### [Supplied entries]
- - -

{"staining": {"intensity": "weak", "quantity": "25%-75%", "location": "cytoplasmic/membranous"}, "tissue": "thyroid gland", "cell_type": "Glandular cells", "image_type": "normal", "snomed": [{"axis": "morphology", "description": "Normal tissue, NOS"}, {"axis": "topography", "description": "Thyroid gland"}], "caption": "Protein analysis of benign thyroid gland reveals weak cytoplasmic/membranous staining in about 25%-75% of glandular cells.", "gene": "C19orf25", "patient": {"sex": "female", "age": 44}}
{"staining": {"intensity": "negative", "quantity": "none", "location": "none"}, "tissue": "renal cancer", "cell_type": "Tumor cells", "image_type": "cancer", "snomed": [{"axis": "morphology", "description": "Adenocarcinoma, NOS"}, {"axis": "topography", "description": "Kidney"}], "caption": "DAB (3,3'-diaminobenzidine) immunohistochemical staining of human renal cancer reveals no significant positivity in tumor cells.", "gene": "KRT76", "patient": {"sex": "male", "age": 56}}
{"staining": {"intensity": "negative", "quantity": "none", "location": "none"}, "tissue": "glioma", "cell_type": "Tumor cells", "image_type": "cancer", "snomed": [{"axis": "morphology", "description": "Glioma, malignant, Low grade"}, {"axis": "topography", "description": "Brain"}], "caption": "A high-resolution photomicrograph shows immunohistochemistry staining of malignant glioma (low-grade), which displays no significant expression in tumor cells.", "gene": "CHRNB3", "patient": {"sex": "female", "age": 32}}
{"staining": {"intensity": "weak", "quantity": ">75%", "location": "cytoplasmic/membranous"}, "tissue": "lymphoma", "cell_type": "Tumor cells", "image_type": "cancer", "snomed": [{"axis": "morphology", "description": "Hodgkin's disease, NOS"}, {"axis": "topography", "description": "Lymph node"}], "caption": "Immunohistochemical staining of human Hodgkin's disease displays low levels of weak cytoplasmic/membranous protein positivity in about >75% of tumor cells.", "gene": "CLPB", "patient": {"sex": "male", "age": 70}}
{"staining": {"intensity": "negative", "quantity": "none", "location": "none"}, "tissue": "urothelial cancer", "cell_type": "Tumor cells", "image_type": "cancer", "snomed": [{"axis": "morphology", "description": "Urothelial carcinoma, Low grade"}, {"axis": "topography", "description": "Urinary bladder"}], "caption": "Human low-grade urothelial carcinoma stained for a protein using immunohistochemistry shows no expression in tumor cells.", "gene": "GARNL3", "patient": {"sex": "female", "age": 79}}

- - -

### [Instructions to follow]
Exactness is what counts here: write out every record again.

### [Exercise answer]
{"staining": {"intensity": "weak", "quantity": "25%-75%", "location": "cytoplasmic/membranous"}, "tissue": "thyroid gland", "cell_type": "Glandular cells", "image_type": "normal", "snomed": [{"axis": "morphology", "description": "Normal tissue, NOS"}, {"axis": "topography", "description": "Thyroid gland"}], "caption": "Protein analysis of benign thyroid gland reveals weak cytoplasmic/membranous staining in about 25%-75% of glandular cells.", "gene": "C19orf25", "patient": {"sex": "female", "age": 44}}
{"staining": {"intensity": "negative", "quantity": "none", "location": "none"}, "tissue": "renal cancer", "cell_type": "Tumor cells", "image_type": "cancer", "snomed": [{"axis": "morphology", "description": "Adenocarcinoma, NOS"}, {"axis": "topography", "description": "Kidney"}], "caption": "DAB (3,3'-diaminobenzidine) immunohistochemical staining of human renal cancer reveals no significant positivity in tumor cells.", "gene": "KRT76", "patient": {"sex": "male", "age": 56}}
{"staining": {"intensity": "negative", "quantity": "none", "location": "none"}, "tissue": "glioma", "cell_type": "Tumor cells", "image_type": "cancer", "snomed": [{"axis": "morphology", "description": "Glioma, malignant, Low grade"}, {"axis": "topography", "description": "Brain"}], "caption": "A high-resolution photomicrograph shows immunohistochemistry staining of malignant glioma (low-grade), which displays no significant expression in tumor cells.", "gene": "CHRNB3", "patient": {"sex": "female", "age": 32}}
{"staining": {"intensity": "weak", "quantity": ">75%", "location": "cytoplasmic/membranous"}, "tissue": "lymphoma", "cell_type": "Tumor cells", "image_type": "cancer", "snomed": [{"axis": "morphology", "description": "Hodgkin's disease, NOS"}, {"axis": "topography", "description": "Lymph node"}], "caption": "Immunohistochemical staining of human Hodgkin's disease displays low levels of weak cytoplasmic/membranous protein positivity in about >75% of tumor cells.", "gene": "CLPB", "patient": {"sex": "male", "age": 70}}
{"staining": {"intensity": "negative", "quantity": "none", "location": "none"}, "tissue": "urothelial cancer", "cell_type": "Tumor cells", "image_type": "cancer", "snomed": [{"axis": "morphology", "description": "Urothelial carcinoma, Low grade"}, {"axis": "topography", "description": "Urinary bladder"}], "caption": "Human low-grade urothelial carcinoma stained for a protein using immunohistochemistry shows no expression in tumor cells.", "gene": "GARNL3", "patient": {"sex": "female", "age": 79}}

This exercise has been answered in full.